Le BMZ, ministère du développement allemand, a été le moteur de cette décision de ne plus accepter la fraude sociale et environnementale que constitue le projet Ilisu. Un porte-parole du BMZ a décrit la déclaration de perturbation comme une "toute dernière chance" et fait savoir que "notre patience arrive à bout". Par contre, l'agence autrichienne de crédit à l'exportation OeKB ne veut pas considérer cette décision comme "le début du retrait", et s'est contentée de dire qu'il était "nécessaire d'apporter des améliorations" au projet. La SERV, agence suisse de crédit à l'exportation, a quant à elle indiqué qu'il serait peut-être nécessaire de prolonger le délai au-delà des soixante jours.

Même si le projet n'est pas arrêté, ce qui s'est passé aujourd'hui est sans précédent. Cela n'aurait pu se faire sans l'intégrité politique de la ministre allemande du développement, Heidemarie Wieczorek-Zeul, et de son personnel, l'indépendance des équipes de surveillance officielles, et surtout, la résistance courageuse des personnes touchées de la région d’Hasankeyf ainsi que la campagne persistante des militants européens anti-Ilisu : l'autrichien Ulrich Eichelmann, qui s'est battu contre le projet en ayant su faire preuve d'obstination et de créativité ; l'allemande Heike Drillisch, qui a coordonné les activités de la campagne sur un budget restreint ; la suisse Christine Eberlein, qui a réuni pas moins de 37000 signatures sur des cartes de protestation envoyées au gouvernement suisse, et bien d'autres encore.

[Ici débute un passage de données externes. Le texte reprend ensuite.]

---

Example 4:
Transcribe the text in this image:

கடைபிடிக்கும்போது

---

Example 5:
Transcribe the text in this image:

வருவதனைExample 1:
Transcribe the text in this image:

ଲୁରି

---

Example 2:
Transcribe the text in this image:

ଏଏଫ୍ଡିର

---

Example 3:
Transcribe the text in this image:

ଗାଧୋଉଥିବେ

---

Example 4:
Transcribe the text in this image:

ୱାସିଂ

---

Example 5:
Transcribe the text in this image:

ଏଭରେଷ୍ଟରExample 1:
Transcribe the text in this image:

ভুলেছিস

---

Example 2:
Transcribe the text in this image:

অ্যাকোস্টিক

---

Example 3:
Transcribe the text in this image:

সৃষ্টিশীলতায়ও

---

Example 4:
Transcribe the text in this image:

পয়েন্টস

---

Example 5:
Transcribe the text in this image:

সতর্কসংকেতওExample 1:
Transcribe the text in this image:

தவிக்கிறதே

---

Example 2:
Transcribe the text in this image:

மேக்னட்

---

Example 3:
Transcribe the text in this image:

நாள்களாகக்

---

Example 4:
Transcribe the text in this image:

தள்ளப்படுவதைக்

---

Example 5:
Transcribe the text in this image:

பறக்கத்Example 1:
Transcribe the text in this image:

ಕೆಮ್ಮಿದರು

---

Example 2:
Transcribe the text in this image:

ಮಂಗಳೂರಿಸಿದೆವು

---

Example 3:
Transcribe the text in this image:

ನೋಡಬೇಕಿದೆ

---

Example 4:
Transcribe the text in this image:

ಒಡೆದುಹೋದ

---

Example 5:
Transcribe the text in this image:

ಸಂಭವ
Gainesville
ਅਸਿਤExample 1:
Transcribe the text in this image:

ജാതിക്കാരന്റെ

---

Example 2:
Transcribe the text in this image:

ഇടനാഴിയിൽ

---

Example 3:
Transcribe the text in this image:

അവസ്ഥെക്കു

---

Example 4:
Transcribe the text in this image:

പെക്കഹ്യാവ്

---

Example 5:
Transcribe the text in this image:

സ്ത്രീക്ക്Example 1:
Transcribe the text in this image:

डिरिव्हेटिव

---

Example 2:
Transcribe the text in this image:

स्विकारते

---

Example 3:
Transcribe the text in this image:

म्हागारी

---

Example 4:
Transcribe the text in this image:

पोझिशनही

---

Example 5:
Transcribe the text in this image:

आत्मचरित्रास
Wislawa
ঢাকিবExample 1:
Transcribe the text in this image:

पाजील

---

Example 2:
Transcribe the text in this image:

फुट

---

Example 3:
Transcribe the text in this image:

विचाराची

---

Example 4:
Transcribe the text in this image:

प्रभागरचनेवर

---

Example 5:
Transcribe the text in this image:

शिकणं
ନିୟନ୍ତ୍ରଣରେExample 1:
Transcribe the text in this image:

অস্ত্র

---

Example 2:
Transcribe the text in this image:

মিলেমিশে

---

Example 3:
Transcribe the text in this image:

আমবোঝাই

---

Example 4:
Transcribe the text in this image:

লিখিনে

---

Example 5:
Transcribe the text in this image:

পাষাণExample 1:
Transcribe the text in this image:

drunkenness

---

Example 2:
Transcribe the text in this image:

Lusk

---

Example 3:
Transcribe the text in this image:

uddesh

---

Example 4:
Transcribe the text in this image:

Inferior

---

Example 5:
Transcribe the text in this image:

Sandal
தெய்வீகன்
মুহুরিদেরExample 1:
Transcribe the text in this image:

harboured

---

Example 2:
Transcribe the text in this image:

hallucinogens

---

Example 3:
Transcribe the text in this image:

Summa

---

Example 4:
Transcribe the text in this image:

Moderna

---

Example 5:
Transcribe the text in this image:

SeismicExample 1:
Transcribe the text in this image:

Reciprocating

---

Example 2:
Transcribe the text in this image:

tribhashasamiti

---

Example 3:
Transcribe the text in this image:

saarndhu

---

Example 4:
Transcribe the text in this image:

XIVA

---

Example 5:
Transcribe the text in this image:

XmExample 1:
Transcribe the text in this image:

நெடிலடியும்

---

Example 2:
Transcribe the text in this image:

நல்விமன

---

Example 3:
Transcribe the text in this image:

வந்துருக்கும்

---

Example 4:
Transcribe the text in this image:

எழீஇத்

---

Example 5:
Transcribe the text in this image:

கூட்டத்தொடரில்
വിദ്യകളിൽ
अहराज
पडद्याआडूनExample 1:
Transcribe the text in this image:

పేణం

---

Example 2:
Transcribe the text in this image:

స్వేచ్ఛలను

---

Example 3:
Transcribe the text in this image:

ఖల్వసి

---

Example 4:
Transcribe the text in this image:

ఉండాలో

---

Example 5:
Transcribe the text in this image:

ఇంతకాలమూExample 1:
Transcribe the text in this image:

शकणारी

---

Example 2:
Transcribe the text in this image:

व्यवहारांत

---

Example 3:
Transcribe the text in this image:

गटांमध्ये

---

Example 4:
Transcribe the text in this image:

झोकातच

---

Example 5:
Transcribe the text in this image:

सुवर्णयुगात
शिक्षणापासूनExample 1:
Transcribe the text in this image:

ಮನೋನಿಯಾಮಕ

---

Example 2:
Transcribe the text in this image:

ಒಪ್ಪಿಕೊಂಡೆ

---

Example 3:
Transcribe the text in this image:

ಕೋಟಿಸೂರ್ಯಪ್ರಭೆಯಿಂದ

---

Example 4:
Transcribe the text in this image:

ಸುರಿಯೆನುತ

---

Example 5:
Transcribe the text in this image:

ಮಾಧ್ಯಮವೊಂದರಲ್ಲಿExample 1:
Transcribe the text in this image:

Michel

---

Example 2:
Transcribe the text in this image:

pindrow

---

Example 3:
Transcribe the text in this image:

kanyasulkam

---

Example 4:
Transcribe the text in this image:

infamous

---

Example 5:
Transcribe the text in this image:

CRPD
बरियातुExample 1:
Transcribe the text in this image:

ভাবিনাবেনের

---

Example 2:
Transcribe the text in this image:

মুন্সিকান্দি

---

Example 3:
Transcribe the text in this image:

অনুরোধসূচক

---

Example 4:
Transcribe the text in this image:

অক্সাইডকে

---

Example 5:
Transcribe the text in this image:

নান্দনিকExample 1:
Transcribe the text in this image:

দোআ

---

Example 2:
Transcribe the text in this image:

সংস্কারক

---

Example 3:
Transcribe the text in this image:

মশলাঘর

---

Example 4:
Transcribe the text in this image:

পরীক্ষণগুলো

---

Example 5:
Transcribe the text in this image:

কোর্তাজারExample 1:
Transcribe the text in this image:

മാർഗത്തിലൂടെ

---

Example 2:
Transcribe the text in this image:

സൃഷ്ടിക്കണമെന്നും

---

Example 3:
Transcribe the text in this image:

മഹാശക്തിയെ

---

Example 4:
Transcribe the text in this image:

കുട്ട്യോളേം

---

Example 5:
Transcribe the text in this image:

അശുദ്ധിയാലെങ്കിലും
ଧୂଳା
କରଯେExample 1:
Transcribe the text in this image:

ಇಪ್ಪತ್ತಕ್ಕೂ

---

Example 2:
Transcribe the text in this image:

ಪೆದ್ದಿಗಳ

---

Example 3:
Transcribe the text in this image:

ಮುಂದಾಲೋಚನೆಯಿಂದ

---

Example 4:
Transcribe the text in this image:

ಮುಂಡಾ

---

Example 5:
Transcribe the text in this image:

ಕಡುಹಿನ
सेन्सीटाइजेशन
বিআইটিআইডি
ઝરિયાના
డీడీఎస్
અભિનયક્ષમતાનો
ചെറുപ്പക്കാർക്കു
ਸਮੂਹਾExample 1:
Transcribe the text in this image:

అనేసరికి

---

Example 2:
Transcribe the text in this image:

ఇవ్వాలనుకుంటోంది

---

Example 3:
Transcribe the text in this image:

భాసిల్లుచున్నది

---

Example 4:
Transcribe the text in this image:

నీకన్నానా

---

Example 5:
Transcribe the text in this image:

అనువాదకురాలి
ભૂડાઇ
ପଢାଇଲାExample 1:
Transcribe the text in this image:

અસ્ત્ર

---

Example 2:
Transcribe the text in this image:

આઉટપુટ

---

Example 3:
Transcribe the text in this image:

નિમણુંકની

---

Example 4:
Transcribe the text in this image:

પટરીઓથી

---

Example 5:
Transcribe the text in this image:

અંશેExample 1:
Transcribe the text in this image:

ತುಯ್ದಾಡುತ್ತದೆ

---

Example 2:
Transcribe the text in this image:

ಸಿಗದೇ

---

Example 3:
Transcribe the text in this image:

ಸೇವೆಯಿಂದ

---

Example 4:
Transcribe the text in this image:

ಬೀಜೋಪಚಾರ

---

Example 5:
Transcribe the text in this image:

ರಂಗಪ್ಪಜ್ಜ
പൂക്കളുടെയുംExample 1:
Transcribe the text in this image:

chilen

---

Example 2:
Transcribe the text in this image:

Tant que les gouvernements, particulièrement à Berne et à Vienne, hésitent encore, il faut que les activistes en Turquie, en Autriche, en Allemagne et en Suisse continuent leur campagne sur les deux prochains mois pour empêcher un accord de dernière minute au détriment de la population concernée. Nous allons contribuer à la surveillance de ce projet par l'intermédiaire de nos contacts à Berkeley.

Peter Bosshard est le directeur politique d'International Rivers.